For Kim, “Given the quality of its assets,” TEGNA should be delivering “best-in-class performance, and commensurate shareholder returns.” That, in his view, isn’t happening today.

“TEGNA shares … have consistently underperformed its closest local broadcasting peers,” he claims.

But, since Standard disclosed its ownership stake and RBR+TVBR reported that Apollo Global Management was interested in buying TEGNA, the stock price has increased by approximately 25%. “In our view, this disparity in stock price performance underscores that investors want and expect significant changes at TEGNA,” Kim said.

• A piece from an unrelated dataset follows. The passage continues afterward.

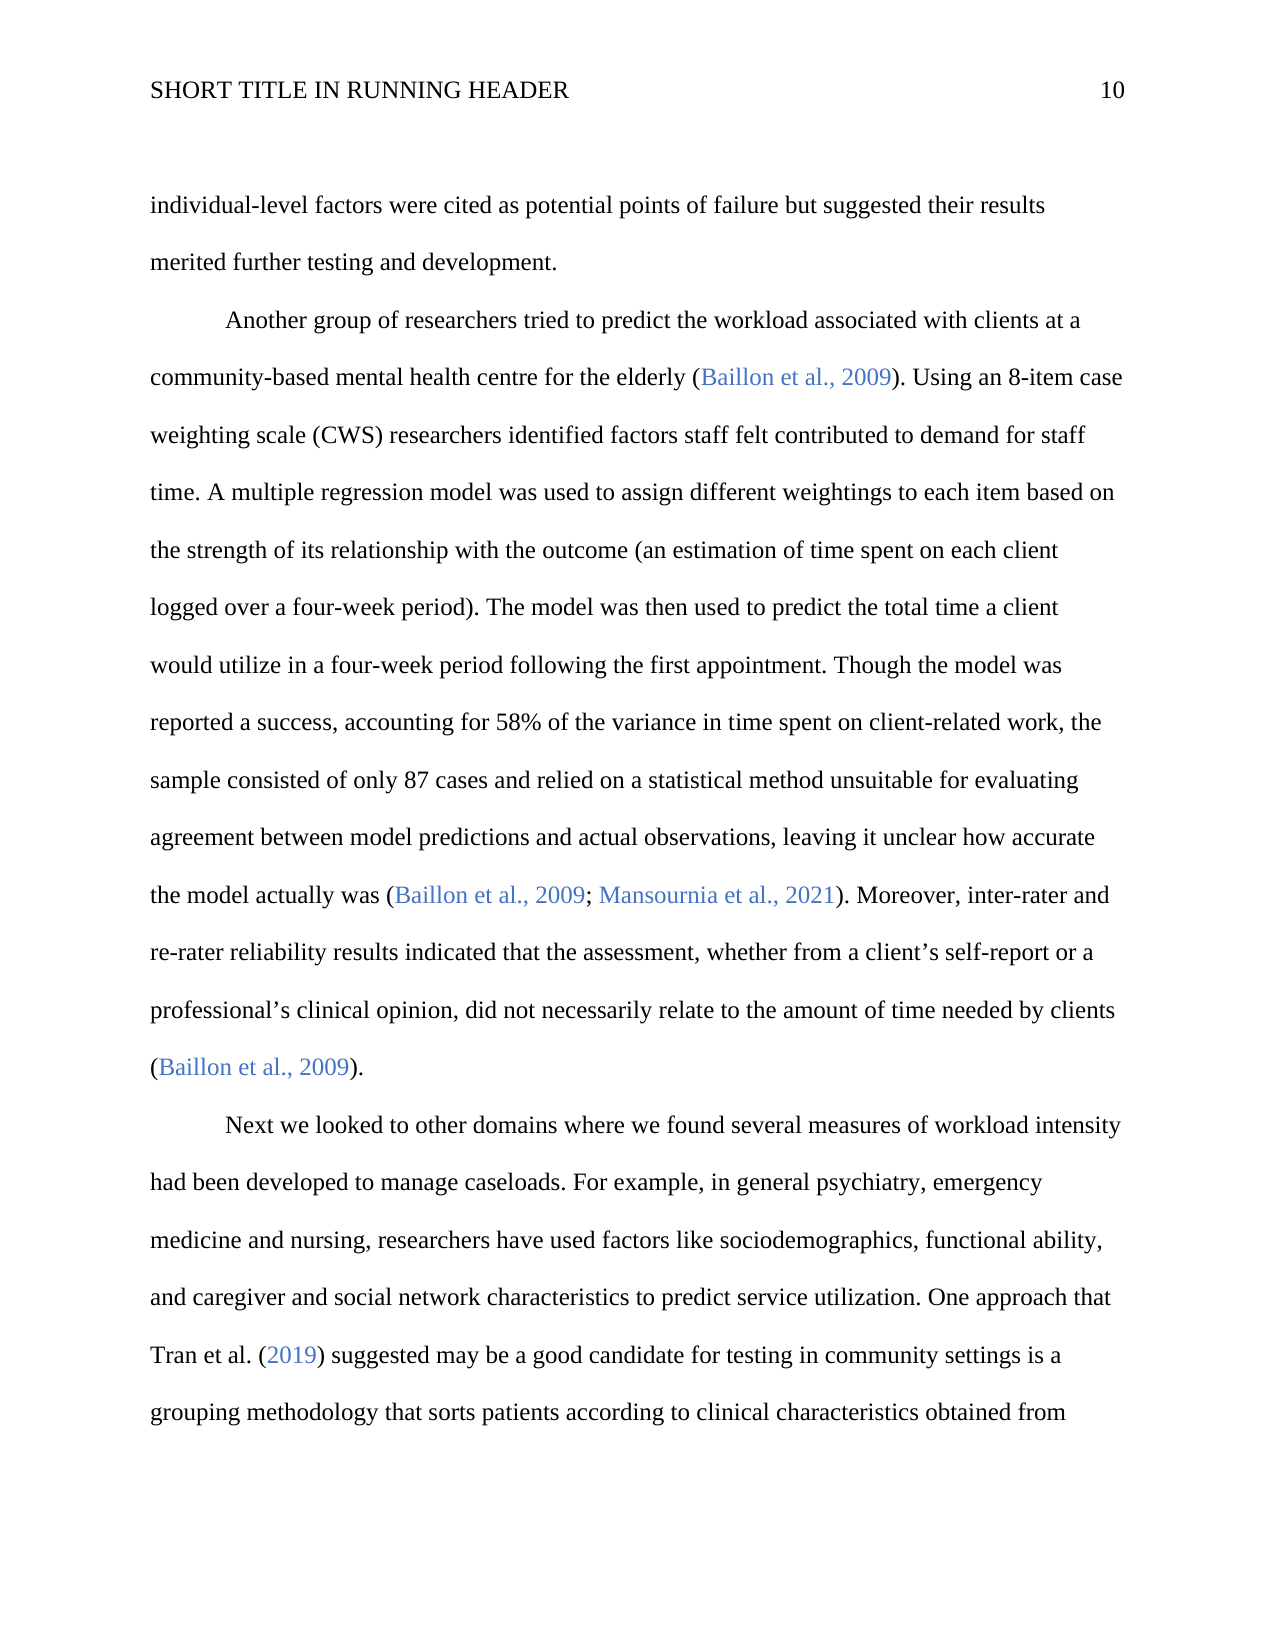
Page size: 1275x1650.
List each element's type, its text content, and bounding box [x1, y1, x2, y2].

He added that TEGNA’s refusal to grant Standard’s “reasonable request for board representation … reflects a continued pattern of passivity by the TEGNA board in the face of persistent underperformance, a questionable M&A strategy, excessive leverage and, recently, the apparent rebuff of an acquisition proposal at a premium valuation from a credible buyer.”

This led Standard on Wednesday to nominate its own candidates for the TEGNA board.

TEGNA fought back.

“TEGNA has a highly qualified, independent and diverse board with a strong track record of generating value for shareholders,” the company said.

TEGNA’s board of directors is comprised of President/CEO Dave Lougee, Mighty Networks CEO Gina Bianchini, Dell Technologies Services and Digital CEO Howard D. Elias, DAZN Group CEO Stuart Epstein, Pfizer Chief Digital and Technology Officer Lidia Fonseca, MS&E Ventures founder Scott McCune, former HBO Home Entertainment President Henry McGee, former FCC Commissioner Susan Ness, former E*TRADE CFO Bruce Nolop, WNET President/CEO Neal Shapiro, and LookLeft Media founder Melinda C. Witmer.

TEGNA says its board remains open to hearing Kim’s perspectives on TEGNA’s business as a major shareholder. Additionally, the board will evaluate the three other Standard General nominees — identified for the first time today by Kim, consistent with TEGNA’s standard review process.

“The Board will then make a determination that it believes will best serve the interests of the company and its shareholders,” TEGNA notes.

Wachtell, Lipton, Rosen & Katz is serving as legal counsel to TEGNA.